Три пригоршни золотых монет с профилем Николая II. Серебряные ложки с такой затейливой монограммой, что я так и не сумела разобрать буквы. Несколько украшений. Полуистлевшие облигации военного займа. Все, что среднего достатка семья пыталась пронести сквозь смутное время, которое ее сожрало.
– Баб, расскажи про дореволюцию!
– Отстань, Олька, я этого не помню. Братья помнили, рассказывали, что у них был самовар и кошка Бася. Рыжая, как наш Филат, ласковая. Анджей ее очень любил.
– А папа что тебе рассказывал?
– Некогда ему было особо рассказывать. Что было, что было… Все: и дом, и все, что нужно в доме. У отца была большая практика, работал день и ночь, хорошо зарабатывал. А потом ничего не стало. Спи, говорят тебе!
От прадедовского дома, где «было все», осталось несколько книг, аптечные весы, стетоскоп и пяток фотографий.
Эти книги я помнила с детства. Они стояли все вместе за стеклом книжного шкафа, и мне их позволяли брать только свежевымытыми руками. Оставшись одна той давней зимой, я привыкла гадать по ним, да и потом, если было совсем тяжело, искала совета в текстах, отпечатанных по старой орфографии на только слегка пожелтевшей бумаге.
Вот и сейчас, закончив в первом приближении дела на кухне, я тщательно вымыла и вытерла руки, сняла с полки тяжелый том в кожаном переплете. Зажмурившись, открыла его и ткнула пальцем в шершавый лист.
Открыв глаза, я увидела, что это Данте, вступление к «Аду». Нет, Лозинский перевел эти строчки несравнимо лучше:
Здесь нужно, чтоб душа была тверда.
Здесь страх не должен подавать совета.
Почему-то стало легче на душе.

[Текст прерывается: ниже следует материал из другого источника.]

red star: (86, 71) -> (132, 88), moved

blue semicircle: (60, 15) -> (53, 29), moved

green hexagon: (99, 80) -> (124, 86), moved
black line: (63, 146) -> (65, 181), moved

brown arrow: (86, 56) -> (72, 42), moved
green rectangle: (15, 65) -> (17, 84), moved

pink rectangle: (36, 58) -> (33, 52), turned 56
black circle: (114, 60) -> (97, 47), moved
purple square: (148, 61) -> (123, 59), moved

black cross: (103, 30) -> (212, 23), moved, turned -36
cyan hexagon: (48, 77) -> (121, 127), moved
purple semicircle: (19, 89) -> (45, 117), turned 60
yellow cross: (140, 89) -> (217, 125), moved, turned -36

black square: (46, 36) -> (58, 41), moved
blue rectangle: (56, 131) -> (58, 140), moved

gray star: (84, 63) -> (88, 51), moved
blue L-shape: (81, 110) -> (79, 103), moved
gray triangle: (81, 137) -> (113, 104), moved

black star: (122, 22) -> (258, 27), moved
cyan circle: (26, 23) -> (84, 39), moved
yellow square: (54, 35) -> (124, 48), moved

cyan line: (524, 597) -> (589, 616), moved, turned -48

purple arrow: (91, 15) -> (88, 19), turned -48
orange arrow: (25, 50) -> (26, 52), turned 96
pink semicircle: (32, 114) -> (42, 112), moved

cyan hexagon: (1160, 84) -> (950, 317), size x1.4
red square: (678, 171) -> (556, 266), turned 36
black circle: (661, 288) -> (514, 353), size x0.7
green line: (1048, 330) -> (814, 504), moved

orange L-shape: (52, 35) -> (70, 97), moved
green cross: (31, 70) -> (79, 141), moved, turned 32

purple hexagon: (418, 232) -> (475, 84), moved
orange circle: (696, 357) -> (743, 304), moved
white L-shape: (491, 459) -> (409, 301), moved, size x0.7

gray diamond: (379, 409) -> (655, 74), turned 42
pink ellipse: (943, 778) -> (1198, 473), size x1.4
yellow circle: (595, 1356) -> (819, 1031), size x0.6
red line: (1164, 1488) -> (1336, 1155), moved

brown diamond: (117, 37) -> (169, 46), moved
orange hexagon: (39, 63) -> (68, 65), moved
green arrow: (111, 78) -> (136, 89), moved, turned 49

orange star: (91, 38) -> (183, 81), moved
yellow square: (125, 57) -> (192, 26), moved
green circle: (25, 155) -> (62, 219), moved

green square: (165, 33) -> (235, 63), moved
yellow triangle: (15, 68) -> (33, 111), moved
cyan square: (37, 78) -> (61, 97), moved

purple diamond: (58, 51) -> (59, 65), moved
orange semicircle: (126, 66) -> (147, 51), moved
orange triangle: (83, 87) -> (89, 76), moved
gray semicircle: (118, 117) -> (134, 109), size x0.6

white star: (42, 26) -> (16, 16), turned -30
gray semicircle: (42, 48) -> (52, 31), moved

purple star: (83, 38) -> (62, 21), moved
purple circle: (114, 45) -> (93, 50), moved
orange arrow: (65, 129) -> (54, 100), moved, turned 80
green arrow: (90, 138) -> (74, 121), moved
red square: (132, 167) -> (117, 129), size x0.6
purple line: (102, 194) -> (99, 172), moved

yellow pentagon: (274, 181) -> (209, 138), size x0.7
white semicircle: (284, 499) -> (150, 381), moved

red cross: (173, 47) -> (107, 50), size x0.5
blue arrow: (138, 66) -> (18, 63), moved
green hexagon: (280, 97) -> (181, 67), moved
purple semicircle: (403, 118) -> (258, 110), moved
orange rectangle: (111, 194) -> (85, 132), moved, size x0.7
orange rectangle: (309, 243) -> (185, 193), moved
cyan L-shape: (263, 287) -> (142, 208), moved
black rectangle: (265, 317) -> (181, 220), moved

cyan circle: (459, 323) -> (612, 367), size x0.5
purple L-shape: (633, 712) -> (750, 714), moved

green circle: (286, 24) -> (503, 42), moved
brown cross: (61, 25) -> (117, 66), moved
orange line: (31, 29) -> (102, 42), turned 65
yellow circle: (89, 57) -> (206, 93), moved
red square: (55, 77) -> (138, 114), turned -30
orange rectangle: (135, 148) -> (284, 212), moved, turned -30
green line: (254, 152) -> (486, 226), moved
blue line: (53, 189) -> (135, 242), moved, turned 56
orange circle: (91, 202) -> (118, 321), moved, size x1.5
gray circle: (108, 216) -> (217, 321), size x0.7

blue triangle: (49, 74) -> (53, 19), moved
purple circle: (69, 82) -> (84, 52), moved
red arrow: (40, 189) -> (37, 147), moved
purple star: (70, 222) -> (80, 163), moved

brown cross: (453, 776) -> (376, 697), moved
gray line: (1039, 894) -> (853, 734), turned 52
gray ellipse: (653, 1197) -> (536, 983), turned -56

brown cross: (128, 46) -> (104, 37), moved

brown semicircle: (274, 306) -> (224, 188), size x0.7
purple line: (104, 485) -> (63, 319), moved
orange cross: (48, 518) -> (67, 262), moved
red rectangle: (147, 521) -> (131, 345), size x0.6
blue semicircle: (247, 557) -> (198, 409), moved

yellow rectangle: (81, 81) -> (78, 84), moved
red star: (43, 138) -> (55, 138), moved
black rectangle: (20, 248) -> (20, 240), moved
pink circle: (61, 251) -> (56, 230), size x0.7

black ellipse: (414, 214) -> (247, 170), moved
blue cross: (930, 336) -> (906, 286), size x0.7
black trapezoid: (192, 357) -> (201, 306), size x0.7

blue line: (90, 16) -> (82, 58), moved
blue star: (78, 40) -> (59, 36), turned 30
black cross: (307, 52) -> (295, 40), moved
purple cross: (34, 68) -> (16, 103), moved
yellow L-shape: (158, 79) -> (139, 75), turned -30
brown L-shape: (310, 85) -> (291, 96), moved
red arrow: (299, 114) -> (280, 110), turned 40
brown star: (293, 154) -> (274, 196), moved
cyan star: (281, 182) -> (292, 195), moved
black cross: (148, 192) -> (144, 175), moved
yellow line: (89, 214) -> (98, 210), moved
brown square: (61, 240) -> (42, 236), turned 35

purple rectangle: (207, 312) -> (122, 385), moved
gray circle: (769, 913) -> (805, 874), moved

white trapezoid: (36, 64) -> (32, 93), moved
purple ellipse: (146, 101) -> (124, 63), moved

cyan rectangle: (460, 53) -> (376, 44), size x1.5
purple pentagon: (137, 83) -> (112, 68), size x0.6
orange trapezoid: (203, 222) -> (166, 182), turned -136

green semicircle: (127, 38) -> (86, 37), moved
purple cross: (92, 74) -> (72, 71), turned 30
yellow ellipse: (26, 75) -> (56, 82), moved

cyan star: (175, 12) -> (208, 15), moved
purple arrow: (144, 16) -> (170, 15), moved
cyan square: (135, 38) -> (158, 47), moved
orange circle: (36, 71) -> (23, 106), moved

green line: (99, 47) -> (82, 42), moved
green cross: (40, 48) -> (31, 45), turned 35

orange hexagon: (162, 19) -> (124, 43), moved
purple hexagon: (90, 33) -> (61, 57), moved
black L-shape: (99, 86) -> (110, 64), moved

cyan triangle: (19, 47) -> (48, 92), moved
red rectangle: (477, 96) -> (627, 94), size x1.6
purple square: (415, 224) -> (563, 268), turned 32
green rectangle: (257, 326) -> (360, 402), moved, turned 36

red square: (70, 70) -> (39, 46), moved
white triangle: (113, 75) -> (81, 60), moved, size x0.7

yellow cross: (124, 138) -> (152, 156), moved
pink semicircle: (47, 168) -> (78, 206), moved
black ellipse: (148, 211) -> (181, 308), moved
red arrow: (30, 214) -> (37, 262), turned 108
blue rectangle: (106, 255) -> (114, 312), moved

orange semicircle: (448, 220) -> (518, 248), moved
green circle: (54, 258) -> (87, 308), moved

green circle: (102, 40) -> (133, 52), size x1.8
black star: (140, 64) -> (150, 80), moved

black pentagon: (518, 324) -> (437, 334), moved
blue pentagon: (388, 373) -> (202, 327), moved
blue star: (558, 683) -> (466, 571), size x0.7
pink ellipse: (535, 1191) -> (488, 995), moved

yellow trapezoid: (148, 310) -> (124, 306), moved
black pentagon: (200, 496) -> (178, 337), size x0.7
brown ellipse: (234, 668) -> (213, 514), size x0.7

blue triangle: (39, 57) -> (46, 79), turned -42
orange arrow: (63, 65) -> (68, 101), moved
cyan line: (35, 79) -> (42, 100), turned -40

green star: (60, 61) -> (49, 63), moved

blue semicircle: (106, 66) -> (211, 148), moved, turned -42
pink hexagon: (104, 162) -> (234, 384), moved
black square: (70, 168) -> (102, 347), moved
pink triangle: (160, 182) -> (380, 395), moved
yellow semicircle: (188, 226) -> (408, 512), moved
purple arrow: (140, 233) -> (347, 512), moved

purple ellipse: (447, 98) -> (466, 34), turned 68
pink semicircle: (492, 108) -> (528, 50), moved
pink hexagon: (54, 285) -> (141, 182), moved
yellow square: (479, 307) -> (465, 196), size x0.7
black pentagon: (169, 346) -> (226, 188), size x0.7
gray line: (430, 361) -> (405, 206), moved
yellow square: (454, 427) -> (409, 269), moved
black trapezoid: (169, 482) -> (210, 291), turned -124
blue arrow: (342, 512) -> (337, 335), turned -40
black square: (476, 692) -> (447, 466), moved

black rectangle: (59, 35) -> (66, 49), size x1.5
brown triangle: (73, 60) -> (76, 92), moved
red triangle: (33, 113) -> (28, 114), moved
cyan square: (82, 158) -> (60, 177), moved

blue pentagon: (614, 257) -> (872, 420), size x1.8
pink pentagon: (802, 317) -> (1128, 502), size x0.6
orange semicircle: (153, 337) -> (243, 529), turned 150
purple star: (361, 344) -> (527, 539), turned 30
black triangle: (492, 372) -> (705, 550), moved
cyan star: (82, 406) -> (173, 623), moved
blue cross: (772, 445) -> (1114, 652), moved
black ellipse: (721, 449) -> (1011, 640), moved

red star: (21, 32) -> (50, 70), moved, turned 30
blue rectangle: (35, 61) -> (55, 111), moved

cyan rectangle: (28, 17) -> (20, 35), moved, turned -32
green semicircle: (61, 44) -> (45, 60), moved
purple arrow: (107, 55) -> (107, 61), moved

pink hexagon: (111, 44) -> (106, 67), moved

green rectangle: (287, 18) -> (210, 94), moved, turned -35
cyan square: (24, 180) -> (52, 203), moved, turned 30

Хорошо, что не попала чуть выше, туда, где надпись на воротах: «Оставь надежду навсегда, сюда входящий».
Я поставила книгу на полку и неожиданно для себя погладила ее как живую – как Филата или рыжую Басю.
У нас не было ни «Рая», ни «Чистилища». Только «Ад» с иллюстрациями Доре, повергавшими меня, пятилетнюю, в сладкий ужас. Его подарил прадеду пациент, которого тот вытащил в девятнадцатом году из двусторонней крупозной пневмонии. Без антибиотиков и капельниц, банками, круговыми компрессами. Хорошим врачом был Казимир Зелинский, земля ему пухом… Вот и получил за отвоеванную человеческую жизнь, кроме черного хлеба и картошки, чудом не попавший в буржуйку роскошный том с надписью на форзаце: «Моему спасителю – с благодарностью» – и изящный росчерк.